Прорыв
Шрифт:
– Шеф, - запищал в динамике голос командира дивизиона, - я ничего не мог сделать с ребятами, они меня на мушке держат. На перевал выходить не хотят. Говорят - уйти не успеем: дорога совсем плоха и сильный ветер. И знаете, шеф, - они правы.
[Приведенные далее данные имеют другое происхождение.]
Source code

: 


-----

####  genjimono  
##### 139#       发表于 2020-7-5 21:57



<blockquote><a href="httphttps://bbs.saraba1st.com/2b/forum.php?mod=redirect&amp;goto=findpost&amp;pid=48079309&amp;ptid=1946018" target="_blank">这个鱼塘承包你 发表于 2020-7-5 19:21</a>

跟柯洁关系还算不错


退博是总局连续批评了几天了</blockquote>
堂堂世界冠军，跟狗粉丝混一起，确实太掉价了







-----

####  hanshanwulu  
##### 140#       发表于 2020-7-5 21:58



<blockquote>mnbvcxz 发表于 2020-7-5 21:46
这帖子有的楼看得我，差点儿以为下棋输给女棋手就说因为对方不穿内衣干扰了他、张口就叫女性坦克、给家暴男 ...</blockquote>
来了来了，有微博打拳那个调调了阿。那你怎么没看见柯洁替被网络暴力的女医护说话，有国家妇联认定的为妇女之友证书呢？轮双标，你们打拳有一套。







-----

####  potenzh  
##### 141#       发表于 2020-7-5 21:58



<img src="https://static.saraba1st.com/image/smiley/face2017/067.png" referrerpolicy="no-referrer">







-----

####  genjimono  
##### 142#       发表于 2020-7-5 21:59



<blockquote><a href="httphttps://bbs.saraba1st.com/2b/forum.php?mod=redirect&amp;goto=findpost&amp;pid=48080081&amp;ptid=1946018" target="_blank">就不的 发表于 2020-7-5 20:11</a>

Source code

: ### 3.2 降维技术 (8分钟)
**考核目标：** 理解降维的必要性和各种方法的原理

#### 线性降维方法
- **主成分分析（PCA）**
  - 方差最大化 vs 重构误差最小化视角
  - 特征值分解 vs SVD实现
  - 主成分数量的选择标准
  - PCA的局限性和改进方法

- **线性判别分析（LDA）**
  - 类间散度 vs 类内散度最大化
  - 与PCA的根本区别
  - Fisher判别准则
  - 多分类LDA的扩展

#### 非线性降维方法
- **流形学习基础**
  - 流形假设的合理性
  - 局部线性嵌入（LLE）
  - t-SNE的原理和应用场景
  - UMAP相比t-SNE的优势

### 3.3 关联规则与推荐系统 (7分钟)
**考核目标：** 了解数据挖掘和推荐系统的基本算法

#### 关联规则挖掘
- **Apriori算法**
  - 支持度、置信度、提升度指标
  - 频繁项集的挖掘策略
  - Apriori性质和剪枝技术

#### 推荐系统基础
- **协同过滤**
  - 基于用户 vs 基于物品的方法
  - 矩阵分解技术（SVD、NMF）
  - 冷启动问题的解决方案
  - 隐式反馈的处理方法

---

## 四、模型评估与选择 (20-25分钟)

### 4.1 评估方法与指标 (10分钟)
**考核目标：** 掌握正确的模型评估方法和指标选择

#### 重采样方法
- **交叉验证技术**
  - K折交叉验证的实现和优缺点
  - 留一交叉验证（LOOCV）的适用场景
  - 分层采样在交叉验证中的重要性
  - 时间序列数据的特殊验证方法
– Да, они правы. В отличие от вас. Вам надо было застрелиться.
– У меня
– Солдаты, - возвысил голос командующий, - после залпа вы наверняка не успеете уйти с перевала. Один шанс из тысячи. Я знал это заранее и тем не менее послал вас. Вы можете сейчас бросить машины и разбежаться куда попало. Но куда вы пойдете? Ни семьи, ни близких у нас с вами нет. Вы лучше меня знаете, что на всей земле никого не осталось кроме двух армий, сцепившихся в последней схватке. Я мог бы, хотя никогда этого не сделаю, послать на перевал другой дивизион. Но через месяц или два все равно придет ваша очередь. Надо держаться, пока мы люди. А без армии вы, а глядя на вас и другие, превратятся в стадо диких зверей, дрожащих от холода и страха, зарывающихся в землю и воющих по ночам на небо. Я приказываю вам идти вперед. У вас нет выбора, и у меня тоже.
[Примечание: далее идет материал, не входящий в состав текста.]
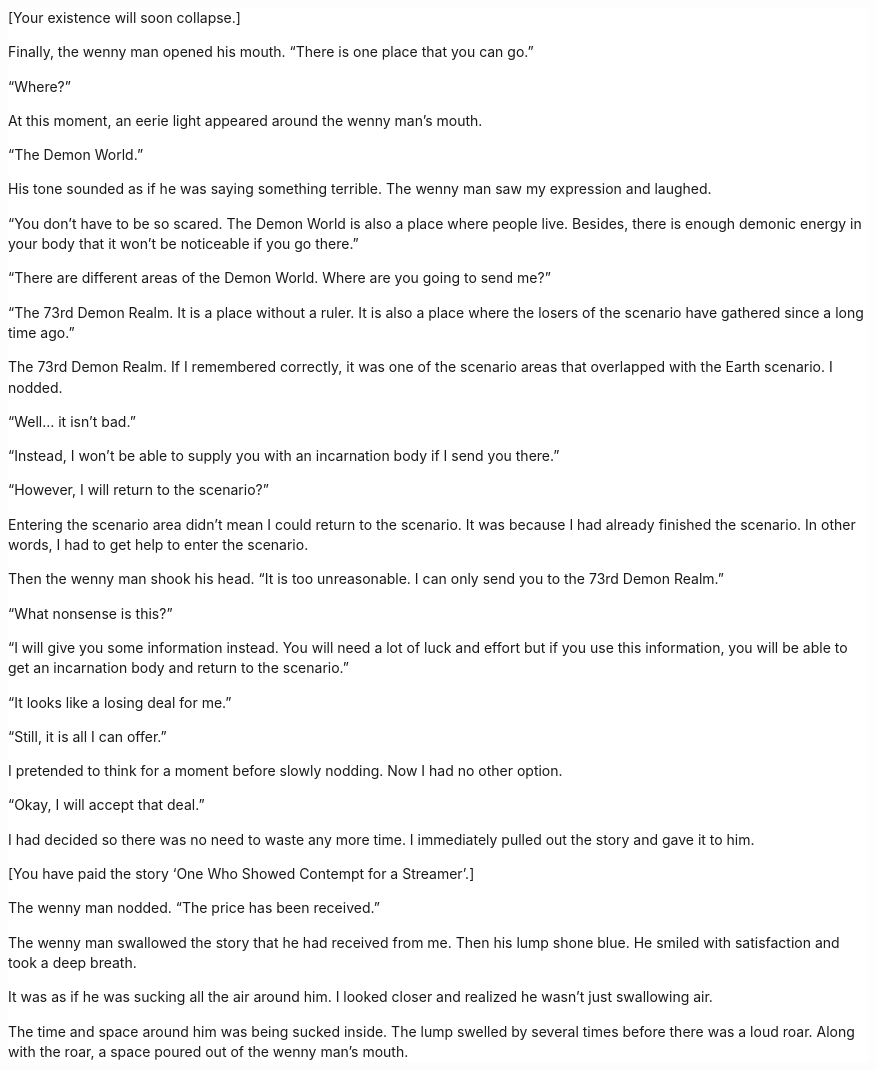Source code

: [Your existence will soon collapse.]

Finally, the wenny man opened his mouth. “There is one place that you can go.”

“Where?”

At this moment, an eerie light appeared around the wenny man’s mouth.

“The Demon World.”

His tone sounded as if he was saying something terrible. The wenny man saw my expression and laughed.

“You don’t have to be so scared. The Demon World is also a place where people live. Besides, there is enough demonic energy in your body that it won’t be noticeable if you go there.”

“There are different areas of the Demon World. Where are you going to send me?”

“The 73rd Demon Realm. It is a place without a ruler. It is also a place where the losers of the scenario have gathered since a long time ago.”

The 73rd Demon Realm. If I remembered correctly, it was one of the scenario areas that overlapped with the Earth scenario. I nodded.

“Well… it isn’t bad.”

“Instead, I won’t be able to supply you with an incarnation body if I send you there.”

“However, I will return to the scenario?”

Entering the scenario area didn’t mean I could return to the scenario. It was because I had already finished the scenario. In other words, I had to get help to enter the scenario.

Then the wenny man shook his head. “It is too unreasonable. I can only send you to the 73rd Demon Realm.”

“What nonsense is this?”

“I will give you some information instead. You will need a lot of luck and effort but if you use this information, you will be able to get an incarnation body and return to the scenario.”

“It looks like a losing deal for me.”

“Still, it is all I can offer.”

I pretended to think for a moment before slowly nodding. Now I had no other option.

“Okay, I will accept that deal.”

I had decided so there was no need to waste any more time. I immediately pulled out the story and gave it to him.

[You have paid the story ‘One Who Showed Contempt for a Streamer’.]

The wenny man nodded. “The price has been received.”

The wenny man swallowed the story that he had received from me. Then his lump shone blue. He smiled with satisfaction and took a deep breath.

It was as if he was sucking all the air around him. I looked closer and realized he wasn’t just swallowing air.

The time and space around him was being sucked inside. The lump swelled by several times before there was a loud roar. Along with the roar, a space poured out of the wenny man’s mouth.
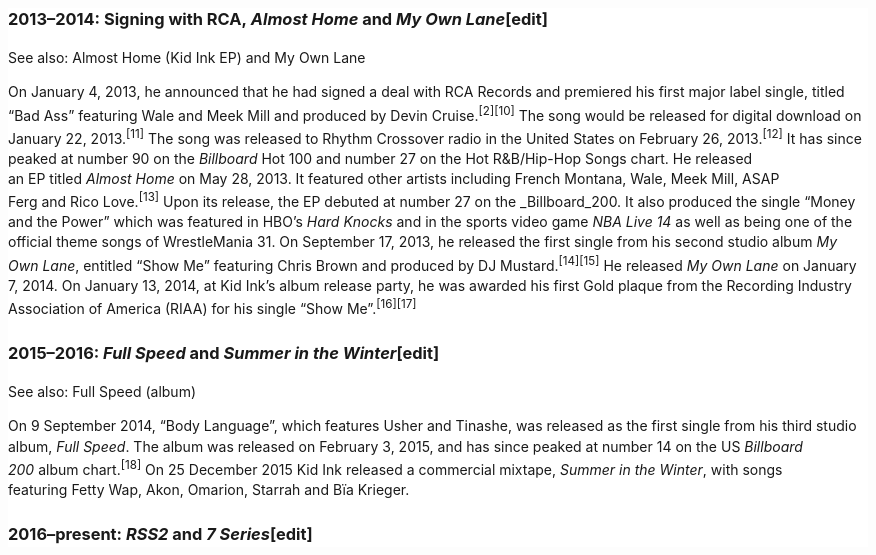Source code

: ### <span id="2013.E2.80.932014:_Signing_with_RCA.2C_Almost_Home_and_My_Own_Lane"></span><span id="2013–2014:_Signing_with_RCA,_Almost_Home_and_My_Own_Lane" class="mw-headline">2013–2014: Signing with RCA, <i>Almost Home</i> and <i>My Own Lane</i></span><span class="mw-editsection"><span class="mw-editsection-bracket">[</span>edit<span class="mw-editsection-bracket">]</span></span>

<div class="hatnote navigation-not-searchable" role="note">
  See also: Almost Home (Kid Ink EP) and My Own Lane
</div>

On January 4, 2013, he announced that he had signed a deal with RCA Records and premiered his first major label single, titled &#8220;Bad Ass&#8221; featuring Wale and Meek Mill and produced by Devin Cruise.<sup id="cite_ref-MTV_-_RCA_Deal_2-2" class="reference">[2]</sup><sup id="cite_ref-10" class="reference">[10]</sup> The song would be released for digital download on January 22, 2013.<sup id="cite_ref-11" class="reference">[11]</sup> The song was released to Rhythm Crossover radio in the United States on February 26, 2013.<sup id="cite_ref-12" class="reference">[12]</sup> It has since peaked at number 90 on the _Billboard_ Hot 100 and number 27 on the Hot R&B/Hip-Hop Songs chart. He released an EP titled _Almost Home_ on May 28, 2013. It featured other artists including French Montana, Wale, Meek Mill, ASAP Ferg and Rico Love.<sup id="cite_ref-hiphopdx1_13-0" class="reference">[13]</sup> Upon its release, the EP debuted at number 27 on the _Billboard_200. It also produced the single &#8220;Money and the Power&#8221; which was featured in HBO&#8217;s _Hard Knocks_ and in the sports video game _NBA Live 14_ as well as being one of the official theme songs of WrestleMania 31. On September 17, 2013, he released the first single from his second studio album _My Own Lane_, entitled &#8220;Show Me&#8221; featuring Chris Brown and produced by DJ Mustard.<sup id="cite_ref-14" class="reference">[14]</sup><sup id="cite_ref-15" class="reference">[15]</sup> He released _My Own Lane_ on January 7, 2014. On January 13, 2014, at Kid Ink&#8217;s album release party, he was awarded his first Gold plaque from the Recording Industry Association of America (RIAA) for his single &#8220;Show Me&#8221;.<sup id="cite_ref-16" class="reference">[16]</sup><sup id="cite_ref-17" class="reference">[17]</sup>

### <span id="2015.E2.80.932016:_Full_Speed_and_Summer_in_the_Winter"></span><span id="2015–2016:_Full_Speed_and_Summer_in_the_Winter" class="mw-headline">2015–2016: <i>Full Speed</i> and <i>Summer in the Winter</i></span><span class="mw-editsection"><span class="mw-editsection-bracket">[</span>edit<span class="mw-editsection-bracket">]</span></span>

<div class="hatnote navigation-not-searchable" role="note">
  See also: Full Speed (album)
</div>

On 9 September 2014, &#8220;Body Language&#8221;, which features Usher and Tinashe, was released as the first single from his third studio album, _Full Speed_. The album was released on February 3, 2015, and has since peaked at number 14 on the US _Billboard 200_ album chart.<sup id="cite_ref-18" class="reference">[18]</sup> On 25 December 2015 Kid Ink released a commercial mixtape, _Summer in the Winter_, with songs featuring Fetty Wap, Akon, Omarion, Starrah and Bïa Krieger.

### <span id="2016.E2.80.93present:_RSS2_and_7_Series"></span><span id="2016–present:_RSS2_and_7_Series" class="mw-headline">2016–present: <i>RSS2</i> and <i>7 Series</i></span><span class="mw-editsection"><span class="mw-editsection-bracket">[</span>edit<span class="mw-editsection-bracket">]</span></span>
Командующий замолчал, и потянулись длинные, тоскливые, свербящие, как зубная боль, минуты ожидания. Адъютант все ежился, хотя в кабине было жарко.
Наконец, взревел мотор первого тягача, и он, тяжело переваливаясь на ухабах, двинулся вверх, к дороге. Затем раздался грохот пускателей еще десятка машин.
– Домой, - бросил командующий и выпустил шлемофон из влажной руки.
Назад они неслись так же быстро. Пришедший в себя адъютант тихонько что-то насвистывал, потом сказал:
– Странно. Люди столько времени воюют, в каких только передрягах ни побывали, и вдруг - испугались.
– Это не страх. Смерти они не боятся.
– Что же тогда?
– Не знаю. И они не знают.
По данным разведки,
удар был нанесен точно. Хотя до места операции было свыше 200 км, почти половина неба на юге стала багровой. Казалось, бой идет совсем рядом.– 800 рентген в час, - начал отсчет оператор.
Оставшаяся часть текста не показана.